## PROBLEM
Where a line of the material contains the string "format", copy that line.

## GIVEN ENTRIES
──────────

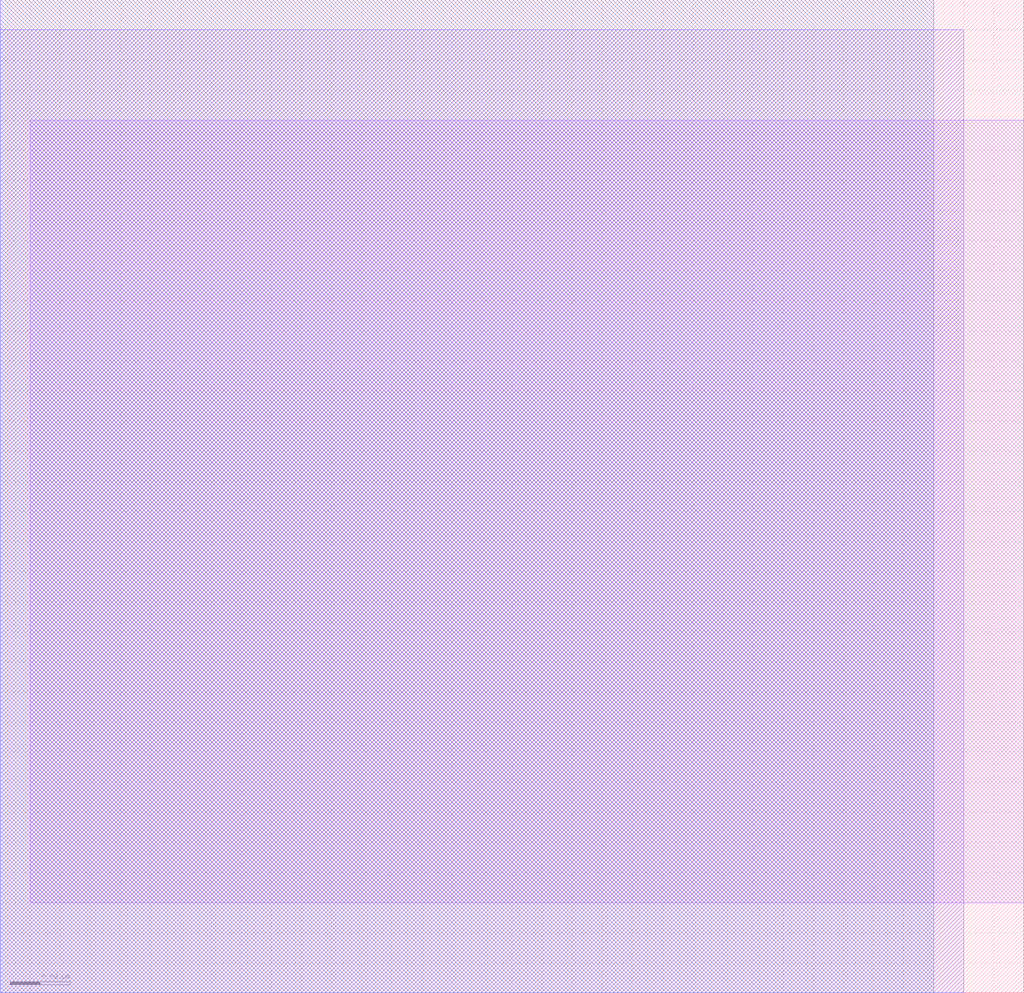
<source format=lef>
VERSION 5.7 ;
  NOWIREEXTENSIONATPIN ON ;
  DIVIDERCHAR "/" ;
  BUSBITCHARS "[]" ;
MACRO /home/bjmuld/work/hilas/fastlane/PDKs/sky130A_hilas/libs.ref/sky130_hilas_sc/mag/sky130_hilas_li2m2
  CLASS BLOCK ;
  FOREIGN /home/bjmuld/work/hilas/fastlane/PDKs/sky130A_hilas/libs.ref/sky130_hilas_sc/mag/sky130_hilas_li2m2 ;
  ORIGIN 0.140 0.150 ;
  SIZE 0.340 BY 0.330 ;
  OBS
      LAYER li1 ;
        RECT -0.130 -0.120 0.200 0.140 ;
      LAYER met1 ;
        RECT -0.140 -0.150 0.180 0.170 ;
      LAYER met2 ;
        RECT -0.140 -0.150 0.170 0.180 ;
  END
END /home/bjmuld/work/hilas/fastlane/PDKs/sky130A_hilas/libs.ref/sky130_hilas_sc/mag/sky130_hilas_li2m2
END LIBRARY


</source>
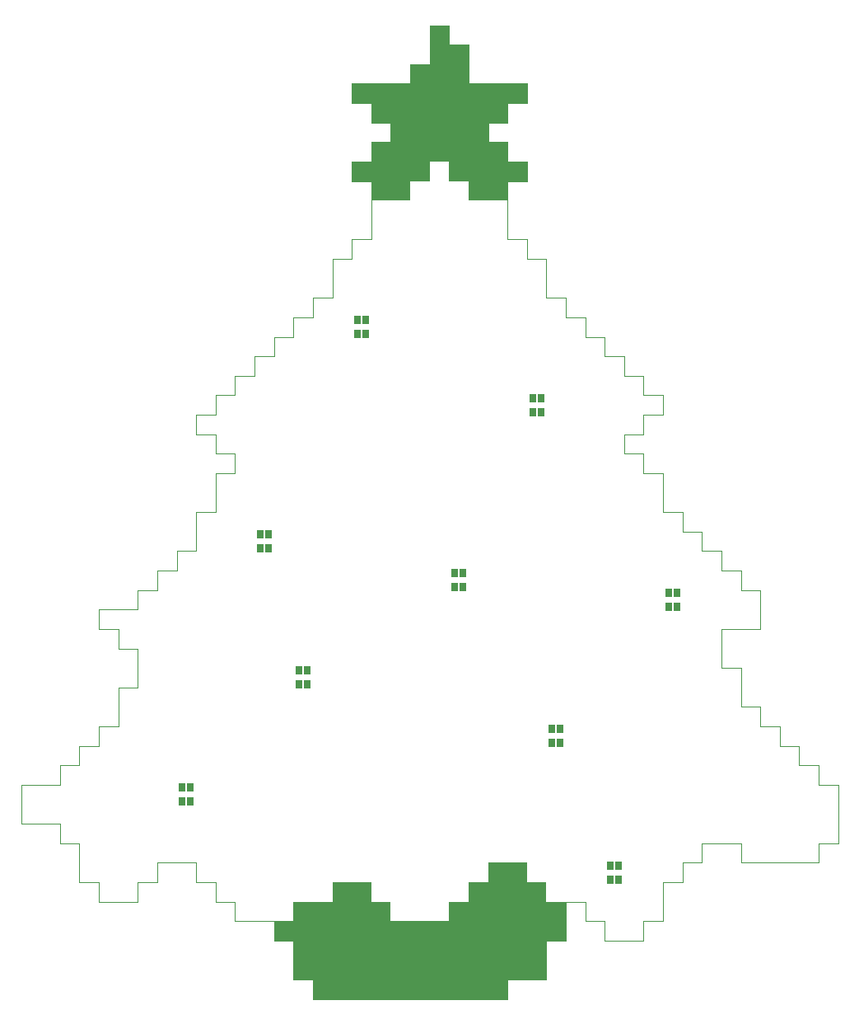
<source format=gbs>
G04 Layer_Color=16711935*
%FSLAX24Y24*%
%MOIN*%
G70*
G01*
G75*
%ADD42C,0.0049*%
%ADD44R,0.0256X0.0335*%
G36*
X-12598Y4724D02*
X-11811D01*
Y3937D01*
X-11024D01*
Y2362D01*
X-11811D01*
Y787D01*
X-13386D01*
Y0D01*
X-21260D01*
Y787D01*
X-22047D01*
Y2362D01*
X-22835D01*
Y3150D01*
X-22047D01*
Y3937D01*
X-20472D01*
Y4724D01*
X-18898D01*
Y3937D01*
X-18110D01*
Y3150D01*
X-15748D01*
Y3937D01*
X-14961D01*
Y4724D01*
X-14173D01*
Y5512D01*
X-12598D01*
Y4724D01*
D02*
G37*
G36*
X-15748Y38583D02*
X-14961D01*
Y37008D01*
X-12598D01*
Y36220D01*
X-13386D01*
Y35433D01*
X-14173D01*
Y34646D01*
X-13386D01*
Y33858D01*
X-12598D01*
Y33071D01*
X-13386D01*
Y32283D01*
X-14961D01*
Y33071D01*
X-15748D01*
Y33858D01*
X-16535D01*
Y33071D01*
X-17323D01*
Y32283D01*
X-18898D01*
Y33071D01*
X-19685D01*
Y33858D01*
X-18898D01*
Y34646D01*
X-18110D01*
Y35433D01*
X-18898D01*
Y36220D01*
X-19685D01*
Y37008D01*
X-17323D01*
Y37795D01*
X-16535D01*
Y39370D01*
X-15748D01*
Y38583D01*
D02*
G37*
D42*
X-21260Y0D02*
Y787D01*
X-22047D02*
X-21260D01*
X-22047D02*
Y2362D01*
X-22835D02*
X-22047D01*
X-22835D02*
Y3150D01*
X-24409D02*
X-22835D01*
X-24409D02*
Y3937D01*
X-25197D02*
X-24409D01*
X-25197D02*
Y4724D01*
X-25984D02*
X-25197D01*
X-25984D02*
Y5512D01*
X-27559D02*
X-25984D01*
X-27559Y4724D02*
Y5512D01*
X-28346Y4724D02*
X-27559D01*
X-28346Y3937D02*
Y4724D01*
X-29921Y3937D02*
X-28346D01*
X-29921D02*
Y4724D01*
X-30709D02*
X-29921D01*
X-30709D02*
Y6299D01*
X-31496D02*
X-30709D01*
X-31496D02*
Y7087D01*
X-33071D02*
X-31496D01*
X-33071D02*
Y8661D01*
X-31496D01*
Y9449D01*
X-30709D01*
Y10236D01*
X-29921D01*
Y11024D01*
X-29134D01*
Y12598D01*
X-28346D01*
Y14173D01*
X-29134D02*
X-28346D01*
X-29134D02*
Y14961D01*
X-29921D02*
X-29134D01*
X-29921D02*
Y15748D01*
X-28346D01*
Y16535D01*
X-27559D01*
Y17323D01*
X-26772D01*
Y18110D01*
X-25984D01*
Y19685D01*
X-25197D01*
Y21260D01*
X-24409D01*
Y22047D01*
X-25197D02*
X-24409D01*
X-25197D02*
Y22835D01*
X-25984D02*
X-25197D01*
X-25984D02*
Y23622D01*
X-25197D01*
Y24409D01*
X-24409D01*
Y25197D01*
X-23622D01*
Y25984D01*
X-22835D01*
Y26772D01*
X-22047D01*
Y27559D01*
X-21260D01*
Y28346D01*
X-20472D01*
Y29921D01*
X-19685D01*
Y30709D01*
X-18898D01*
Y33071D01*
X-19685D02*
X-18898D01*
X-19685D02*
Y33858D01*
X-18898D01*
Y34646D01*
X-18110D01*
Y35433D01*
X-18898D02*
X-18110D01*
X-18898D02*
Y36220D01*
X-19685D02*
X-18898D01*
X-19685D02*
Y37008D01*
X-17323D01*
Y37795D01*
X-16535D01*
Y39370D01*
X-15748D01*
Y38583D02*
Y39370D01*
Y38583D02*
X-14961D01*
Y37008D02*
Y38583D01*
Y37008D02*
X-12598D01*
Y36220D02*
Y37008D01*
X-13386Y36220D02*
X-12598D01*
X-13386Y35433D02*
Y36220D01*
X-14173Y35433D02*
X-13386D01*
X-14173Y34646D02*
Y35433D01*
Y34646D02*
X-13386D01*
Y33858D02*
Y34646D01*
Y33858D02*
X-12598D01*
Y33071D02*
Y33858D01*
X-13386Y33071D02*
X-12598D01*
X-13386Y32283D02*
Y33071D01*
Y30709D02*
Y32283D01*
Y30709D02*
X-12598D01*
Y29921D02*
Y30709D01*
Y29921D02*
X-11811D01*
Y28346D02*
Y29921D01*
Y28346D02*
X-11024D01*
Y27559D02*
Y28346D01*
Y27559D02*
X-10236D01*
Y26772D02*
Y27559D01*
Y26772D02*
X-9449D01*
Y25984D02*
Y26772D01*
Y25984D02*
X-8661D01*
Y25197D02*
Y25984D01*
Y25197D02*
X-7874D01*
Y24409D02*
Y25197D01*
Y24409D02*
X-7087D01*
Y23622D02*
Y24409D01*
X-7874Y23622D02*
X-7087D01*
X-7874Y22835D02*
Y23622D01*
X-8661Y22835D02*
X-7874D01*
X-8661Y22047D02*
Y22835D01*
Y22047D02*
X-7874D01*
Y21260D02*
Y22047D01*
Y21260D02*
X-7087D01*
Y19685D02*
Y21260D01*
Y19685D02*
X-6299D01*
Y18898D02*
Y19685D01*
Y18898D02*
X-5512D01*
Y18110D02*
Y18898D01*
Y18110D02*
X-4724D01*
Y17323D02*
Y18110D01*
Y17323D02*
X-3937D01*
Y16535D02*
Y17323D01*
Y16535D02*
X-3150D01*
Y14961D02*
Y16535D01*
X-4724Y14961D02*
X-3150D01*
X-4724Y13386D02*
Y14961D01*
Y13386D02*
X-3937D01*
Y11811D02*
Y13386D01*
Y11811D02*
X-3150D01*
Y11024D02*
Y11811D01*
Y11024D02*
X-2362D01*
Y10236D02*
Y11024D01*
Y10236D02*
X-1575D01*
Y9449D02*
Y10236D01*
Y9449D02*
X-787D01*
Y8661D02*
Y9449D01*
Y8661D02*
X0D01*
Y6299D02*
Y8661D01*
X-787Y6299D02*
X0D01*
X-787Y5512D02*
Y6299D01*
X-3937Y5512D02*
X-787D01*
X-3937D02*
Y6299D01*
X-5512D02*
X-3937D01*
X-5512Y5512D02*
Y6299D01*
X-6299Y5512D02*
X-5512D01*
X-6299Y4724D02*
Y5512D01*
X-7087Y4724D02*
X-6299D01*
X-7087Y3150D02*
Y4724D01*
X-7874Y3150D02*
X-7087D01*
X-7874Y2362D02*
Y3150D01*
X-9449Y2362D02*
X-7874D01*
X-9449D02*
Y3150D01*
X-10236D02*
X-9449D01*
X-10236D02*
Y3937D01*
X-11024D02*
X-10236D01*
X-11024Y2362D02*
Y3937D01*
X-11811Y2362D02*
X-11024D01*
X-11811Y787D02*
Y2362D01*
X-13386Y787D02*
X-11811D01*
X-13386Y0D02*
Y787D01*
X-21260Y0D02*
X-13386D01*
D44*
X-6860Y16427D02*
D03*
X-6526D02*
D03*
Y15856D02*
D03*
X-6860D02*
D03*
X-23061Y18218D02*
D03*
X-23396D02*
D03*
Y18789D02*
D03*
X-23061D02*
D03*
X-15522Y17215D02*
D03*
X-15187D02*
D03*
Y16644D02*
D03*
X-15522D02*
D03*
X-21486Y12707D02*
D03*
X-21821D02*
D03*
Y13278D02*
D03*
X-21486D02*
D03*
X-12372Y24301D02*
D03*
X-12037D02*
D03*
Y23730D02*
D03*
X-12372D02*
D03*
X-26211Y7982D02*
D03*
X-26545D02*
D03*
Y8553D02*
D03*
X-26211D02*
D03*
X-19459Y27451D02*
D03*
X-19124D02*
D03*
Y26880D02*
D03*
X-19459D02*
D03*
X-11250Y10344D02*
D03*
X-11585D02*
D03*
Y10915D02*
D03*
X-11250D02*
D03*
X-16309Y36112D02*
D03*
X-15974D02*
D03*
Y35541D02*
D03*
X-16309D02*
D03*
X-8888Y4833D02*
D03*
X-9222D02*
D03*
Y5404D02*
D03*
X-8888D02*
D03*
M02*

</source>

──────────

## RESPONSE BOX
<source format=lef>
<source format=gbs>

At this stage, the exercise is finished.